When we on the road trip along Karnataka's Coast I wanted to visit Murudeshwar just to set my eyes on the 20-storey gopuram (temple tower) I had seen so many pictures of.

Now I have pictures of my own:

20-storey tall Gopura, Murudeshwar
The massive Raja Gopuram
Murudeshwar's 20-storey temple tower.

20-storey tall temple tower, Murudeshwar
A side view of the gopuram.

temple tower, Gopura, Murudeshwar
Just so you know how enormous this temple tower really is
 (or how tiny we human beings are, in comparision).
It goes up to a height of over 235 ft.
Murudeshwar, Karnataka, India.
A close up shot of the massive structure.
This gopuram owes its enormity to businessman RN Shetty who hails from this temple town.

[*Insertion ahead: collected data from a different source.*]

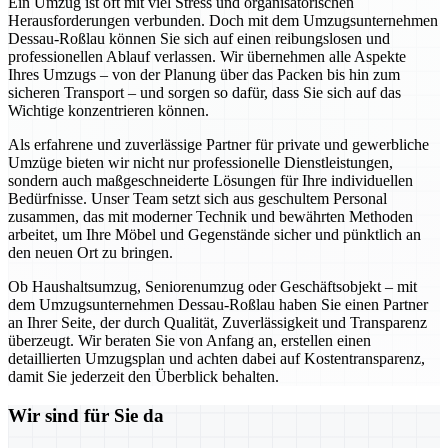
Ein Umzug ist oft mit viel Stress und organisatorischen
Herausforderungen verbunden. Doch mit dem Umzugsunternehmen
Dessau-Roßlau können Sie sich auf einen reibungslosen und
professionellen Ablauf verlassen. Wir übernehmen alle Aspekte
Ihres Umzugs – von der Planung über das Packen bis hin zum
sicheren Transport – und sorgen so dafür, dass Sie sich auf das
Wichtige konzentrieren können.
Als erfahrene und zuverlässige Partner für private und gewerbliche
Umzüge bieten wir nicht nur professionelle Dienstleistungen,
sondern auch maßgeschneiderte Lösungen für Ihre individuellen
Bedürfnisse. Unser Team setzt sich aus geschultem Personal
zusammen, das mit moderner Technik und bewährten Methoden
arbeitet, um Ihre Möbel und Gegenstände sicher und pünktlich an
den neuen Ort zu bringen.
Ob Haushaltsumzug, Seniorenumzug oder Geschäftsobjekt – mit
dem Umzugsunternehmen Dessau-Roßlau haben Sie einen Partner
an Ihrer Seite, der durch Qualität, Zuverlässigkeit und Transparenz
überzeugt. Wir beraten Sie von Anfang an, erstellen einen
detaillierten Umzugsplan und achten dabei auf Kostentransparenz,
damit Sie jederzeit den Überblick behalten.
Wir sind für Sie da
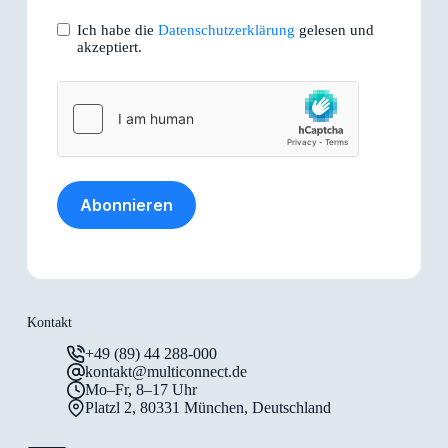
Ich habe die
Datenschutzerklärung
gelesen und
akzeptiert.
Abonnieren
Kontakt
+49 (89) 44 288-000
kontakt@multiconnect.de
Mo–Fr, 8–17 Uhr
Platzl 2, 80331 München, Deutschland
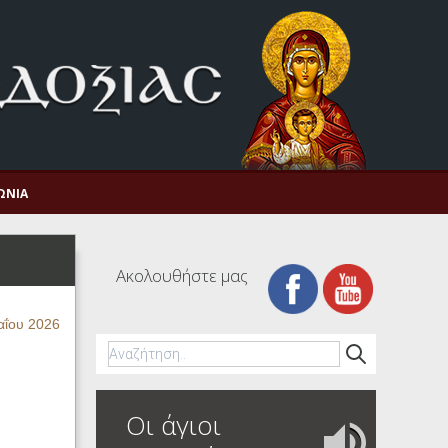
ΩΝΊΑ
Ακολουθήστε μας
αΐου 2026
α
Οι άγιοι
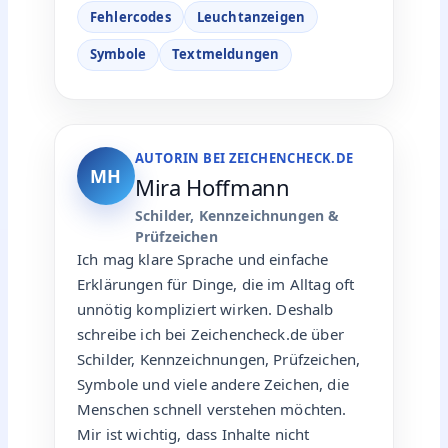
Fehlercodes
Leuchtanzeigen
Symbole
Textmeldungen
AUTORIN BEI ZEICHENCHECK.DE
MH
Mira Hoffmann
Schilder, Kennzeichnungen &
Prüfzeichen
Ich mag klare Sprache und einfache
Erklärungen für Dinge, die im Alltag oft
unnötig kompliziert wirken. Deshalb
schreibe ich bei Zeichencheck.de über
Schilder, Kennzeichnungen, Prüfzeichen,
Symbole und viele andere Zeichen, die
Menschen schnell verstehen möchten.
Mir ist wichtig, dass Inhalte nicht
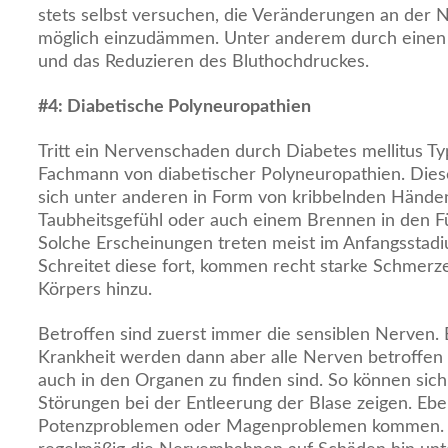
stets selbst versuchen, die Veränderungen an der N
möglich einzudämmen. Unter anderem durch einen 
und das Reduzieren des Bluthochdruckes.
#
4: Diabetische Polyneuropathien
Tritt ein Nervenschaden durch Diabetes mellitus Ty
Fachmann von diabetischer Polyneuropathien. Die
sich unter anderen in Form von kribbelnden Hände
Taubheitsgefühl oder auch einem Brennen in den 
Solche Erscheinungen treten meist im Anfangsstadi
Schreitet diese fort, kommen recht starke Schmerze
Körpers hinzu.
Betroffen sind zuerst immer die sensiblen Nerven. 
Krankheit werden dann aber alle Nerven betroffen s
auch in den Organen zu finden sind. So können sic
Störungen bei der Entleerung der Blase zeigen. Eb
Potenzproblemen oder Magenproblemen kommen. Es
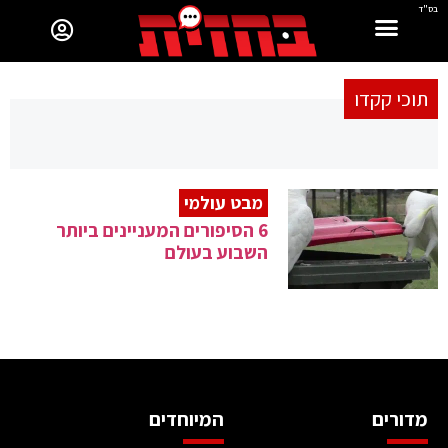
בס"ד
תוכי קקדו
מבט עולמי
6 הסיפורים המעניינים ביותר
השבוע בעולם
מדורים
המיוחדים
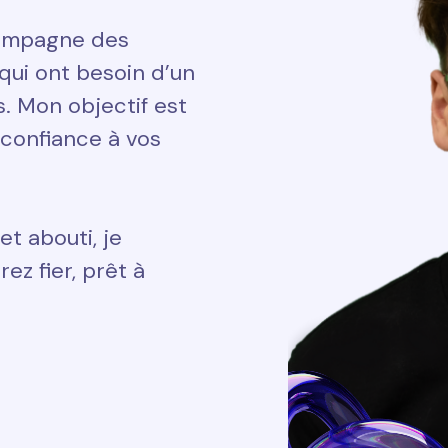
ccompagne des
qui ont besoin d’un
ts. Mon objectif est
 confiance à vos
et abouti, je
ez fier, prêt à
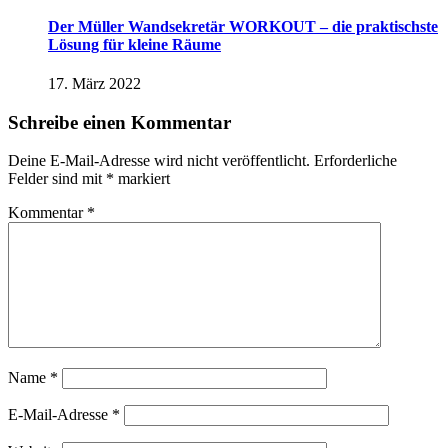
Der Müller Wandsekretär WORKOUT – die praktischste
Lösung für kleine Räume
17. März 2022
Schreibe einen Kommentar
Deine E-Mail-Adresse wird nicht veröffentlicht.
Erforderliche
Felder sind mit
*
markiert
Kommentar
*
Name
*
E-Mail-Adresse
*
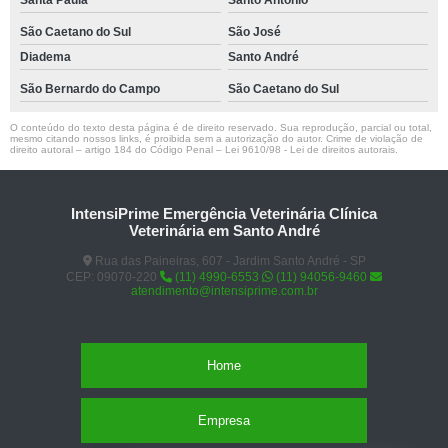
Santa Paula
Santo Antônio
São Caetano do Sul
São José
Diadema
Santo André
São Bernardo do Campo
São Caetano do Sul
O conteúdo do texto desta página é de direito reservado. Sua reprodução, parcial ou total,
mesmo citando nossos links, é proibida sem a autorização do autor. Crime de violação de
direito autoral – artigo 184 do Código Penal –
Lei 9610/98 - Lei de direitos autorais
.
IntensiPrime Emergência Veterinária Clínica
Veterinária em Santo André
Rua das Paineiras, 607 - Jardim Santo André - SP
CEP: 09070-220
(11) 4990-6553
(11) 94056-9460
atendimento@intensiprime.com.br
Home
Empresa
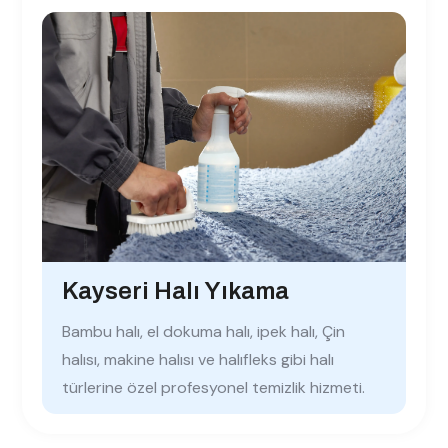
Kayseri Halı Yıkama
Bambu halı, el dokuma halı, ipek halı, Çin
halısı, makine halısı ve halıfleks gibi halı
türlerine özel profesyonel temizlik hizmeti.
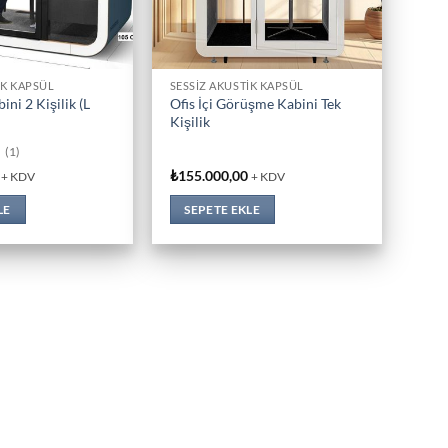
IK KAPSÜL
SESSIZ AKUSTIK KAPSÜL
ni 2 Kişilik (L
Ofis İçi Görüşme Kabini Tek
Kişilik
(1)
₺
155.000,00
+ KDV
+ KDV
LE
SEPETE EKLE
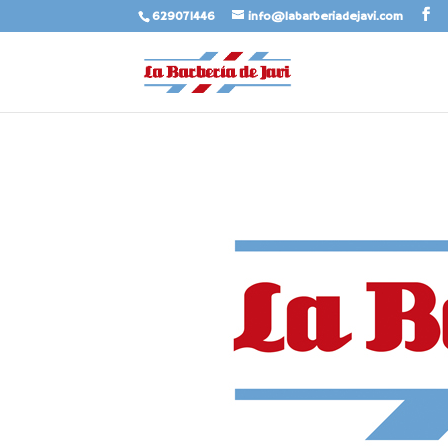
629071446
info@labarberiadejavi.com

I would have also liked to go up those 20 floors and take in the sweeping vistas of this peninsula, the sea that curls around it and all the seemingly-minuscule structures that complete the view. Alas! the doors of the temple were closed when we got there. But then again, there was plenty to see even otherwise.

Murudeshwar, Karnataka, India.
Murudeshwar's massive statue of Shiva.
This Shiva rises to a height of 123 ft. 
Murudeshwar, Karnataka, India.
A sculpted chariot and Krishna delivering the 'essence of the (Bhagvad) Gita.'
The statue park in the complex that is home to the huge Shiva statue and the Krishna-in-chariot also has a few other figures that tell the legend behind Murudeshwar and how the temple came into being here. 

Murudeshwar, Karnataka, India.

[Read story of Murudeshwar here - The legend]

After looking around and seeing some of these man-made attractions of Murudeshwar, we moved on to see the natural surroundings of this temple complex, which is not without its charms.

Murudeshwar, Karnataka, India.
Even the crowd on the beach seemed to be massive. 
Murudeshwar, Karnataka, India.
There were people and boats and vehicles. Yeah, it is one of those beaches that allow 4 (or more) -wheelers on the beach. 
Later we drove up to the top of the hill (on which the Shiva statue stands) and saw the other side of this piece of land that juts out into the Arabian Sea. A long stretch of beach caught my attention and I was quite surprised to see that this one was pretty deserted.

Murudeshwar, Karnataka, India.

Murudeshwar, Karnataka, India.

Murudeshwar, Karnataka, India.

From there we also got to see some nice views of the sea that wraps around Murudeshwar (but it was sad to see a lot of litter on one part of the hill).